Kincaid saw that the doors were unlocked. He held onto Collette and opened the door and kept her and the bags in his embrace. They rolled over to the shoulder and into the snowy brush. Because of the storm, the car was moving slow enough for them to exit without certain death or serious injuries.
“Are you alright?!” Kincaid asked his wife.
“I…I think one of my ribs is broken.” Kincaid pulled out his phone.
“Yes, my wife has potential injuries. We are located at the Delaware House Travel Plaza.” They were about ten minutes from the site on foot. It maybe was a bit longer with Collette’s apparent wounds. They, nonetheless, found it within themselves to challenge the snow. A random car might pick up hitchhikers, Kincaid thought. He made sure Collette and the bags were secure. Next, he flagged down the fifth car driving into Newark.
Sandler Downs stopped his vehicle. He was dressed in similar garb as Kincaid.
“Let me take those bags,” Downs insisted.
Kincaid aided Collette and gently placed her in the car.
“Where are we going?”
“The… Travel Plaza,” Collette said in between breaths.
“I’m headed away from the Wilmington morality laws, too.” Downs put the car in motion.
In the short stretch of time between the place where they were picked up and the Delaware House, Collette’s thoughts were like signals announcing pain. She held in her mind alleviation from her possibly broken rib. A hot, searing sensibility was in her body but also plagued her brain. Was this driver to be trusted? Would they find themselves in the clutches of the Morality Council? She breathed cautiously.
“We’re here. Anything will help,” Downs chimed.
Kincaid paid him two hundred dollars.
“Thanks! Let me get those bags.”
“Thank you,” Kincaid said. “Maybe we’ll meet up in the only fully Free City of Newark.
“Our wives would love each others’ company. Again, I appreciate this gift.”
“Absolutely,” the two men shook hands.
The couple walked into the Travel Plaza. With bags still in tow and an ailing wife, Kincaid ushered Collette to a seat at the coffee shop and ordered two espressos.
Collette nursed her side. Her mind felt the pangs but she mainly focused on the freedom at hand. Kincaid’s thoughts soon registered that he had at least attained one goal of getting to Newark. Now, he just needed to ensure that Collette would be in good health.
Out of the corner of her eye, Collette saw red lights flashing against the walls from the glass doors of the Plaza.
“I think that’s a sign for me to get up,” she said.

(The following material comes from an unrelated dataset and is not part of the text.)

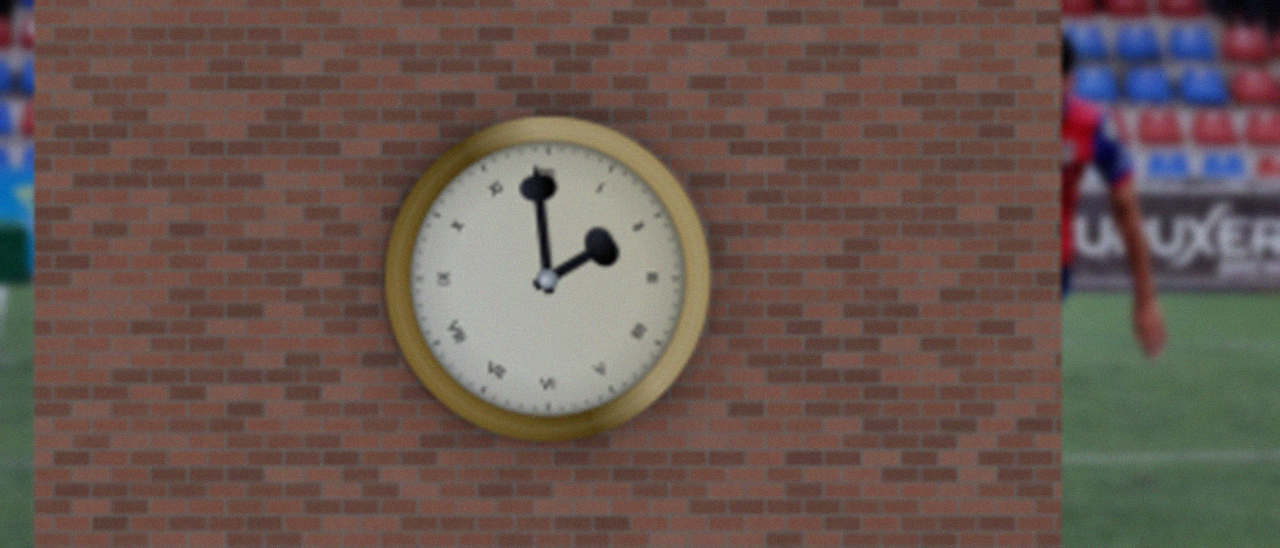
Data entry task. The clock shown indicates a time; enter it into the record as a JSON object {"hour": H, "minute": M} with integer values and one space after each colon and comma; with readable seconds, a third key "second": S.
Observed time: {"hour": 1, "minute": 59}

“No! Let me help you,” Kincaid said.
“I’ve got this,” Collette said. “Darling, you’ve paid for so much. You saved my life. Things could have been much worse.”
“Alright, don’t go too far,” Kincaid said, running towards the EMS worker.
The professionals strapped her in but not too tightly. They went outside to the ambulance. Kincaid stood over his wife.
“You’re forgetting something….” Kincaid pointed out. The purple hijab still clung to her head. Collette snatched it and flung it to the ground. It twisted around and got caught up in the wind and snow and blew far off into the distance.